The LTR-RTs in the centromeres of Forsythia suspensa. A The distribution of full-length LTR-RTs, fragmented LTRs, and centromeric satellites within the extended 20 Mb region surrounding the centromere of Chromosome 7. B Phylogenetic tree of full-length LTR-RTs from the Fsus-CHAU genome, with branches differentiated by their locations within and outside the centromeres. C Dot plot of centromeric full-length LTR-RTs from the Fsus-CHAU genome using a 100-bp search window. D CENH3 enrichment level [log2(ChIP/Input)] around CentFs satellites, centromeric full-length LTR-RTs (n = 295) and non-centromeric full-length LTR-RTs (n = 3176). E Comparison of the insertion timing between full-length LTR-RTs located within centromeres (Cen_LTR-RTs) and those outside of centromeres (Non-cen_LTR-RTs). F Non-centromeric full-length LTR-RTs (Non-cen_LTR-RTs): the histogram displays the distribution of LTR identity percentages for non-cen_LTR-RTs, with a sample size of 3176 elements. The median LTR identity is 0.982, as indicated by the vertical red line.

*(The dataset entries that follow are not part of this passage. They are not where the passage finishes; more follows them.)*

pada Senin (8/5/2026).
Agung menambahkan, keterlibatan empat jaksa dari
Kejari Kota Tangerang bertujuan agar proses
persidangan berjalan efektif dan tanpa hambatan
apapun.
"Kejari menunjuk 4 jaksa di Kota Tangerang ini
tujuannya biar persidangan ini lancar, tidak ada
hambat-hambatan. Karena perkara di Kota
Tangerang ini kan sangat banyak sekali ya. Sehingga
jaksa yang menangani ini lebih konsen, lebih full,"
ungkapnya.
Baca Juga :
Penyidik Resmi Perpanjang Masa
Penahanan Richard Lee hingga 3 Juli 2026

The x-axis represents the percentage of LTR identity, while the y-axis shows the count of LTR-RTs within each identity range. G Centromeric full-length LTR-RTs (Cen_LTR-RTs): the histogram shows the distribution of LTR identity percentages for centromeric LTR-RTs, with a sample size of 295 elements. The median LTR identity is 0.979, marked by the vertical red line. The x-axis represents the percentage of LTR identity, and the y-axis indicates the count of LTR-RTs within each identity range.